A new water-front museum of science, art and human perception, the Exploratorium makes visitors active explorers of exhibits to encourage learning through play and immersive experiences. Exhibits are built to be open-ended, used in many different ways. This engages both children and adults and makes repeat visits more enjoyable. They develop these unique exhibits in an open workshop where visitors can tinker with unfinished exhibits to help designers understand how they learn. Project teams are multidisciplinary and work in a messy, open space filled with materials meant to jog inspiration. Everything is a work in progress and breakdowns are expected and accepted.

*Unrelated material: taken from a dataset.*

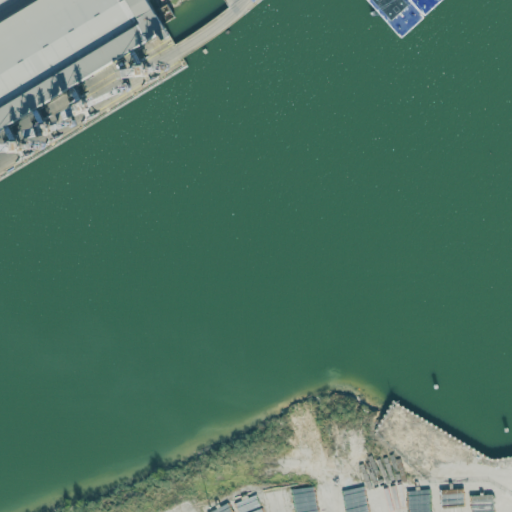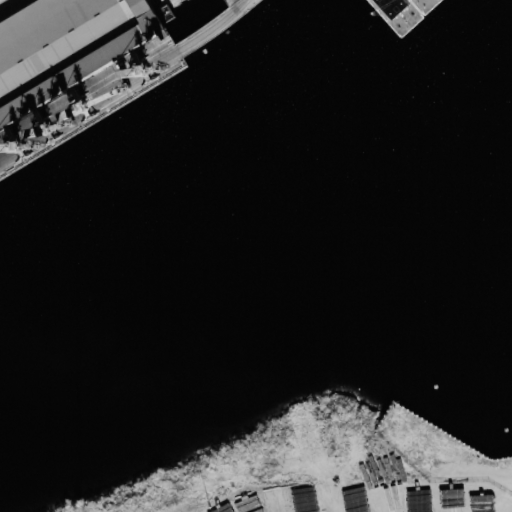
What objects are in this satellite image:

Community organizers leveraging the power of soil and vegetables, Nomad Gardens creates pop-up community gardens that are mobile and can be moved at any time. Grown in small plots of dirt in metal tubs, these gardens provide a centerpiece for gardening workshops that can be brought into different communities to encourage the growth of green spaces and healthier eating. “Our focus isn’t urban gardening, but organic community engagement and fostering beautification within the community through revitalizing vacant lots,” said Anne Park. The discussions on the safari ranged from the philosophy of Nomad Gardens to brainstorming ways to bring gardens to hospitals as therapeutic spaces for chronic pain patients.
Off The Grid
Food trucks are becoming a staple of California foodie culture. Off The Grid organizes food trucks into community-building events, bringing many trucks together for afternoons or evenings of culinary diversity in school playgrounds and parking lots. These pop up markets “activate open space and create a community,” said Ben Himlan, Director of Business Development at Off The Grid. For the trucks, Off The Grid provides turnkey solutions, obtaining permits and keeping track of paperwork, as well as advertising their presence on social media. They focus on enriching the communities they bring their markets to, even through resistance. “We often, if not always, face opposition when going to a new location,” Himlan said. “We go door to door to talk to people and give proposals.”
Silicon Valley Bank
Catering to startups and innovative technology companies, SVB councils that we should embrace the disruptors, even in relatively conservative industries like banking—or healthcare. The discussion on that safari focused on how the bank learns to cater to different types of customers by using interviews and research to develop “personas” around which they can design their user experience. They also shared a handy graphic describing a philosophy of building a product not piece-by-piece but ensuring that each iteration is minimally viable.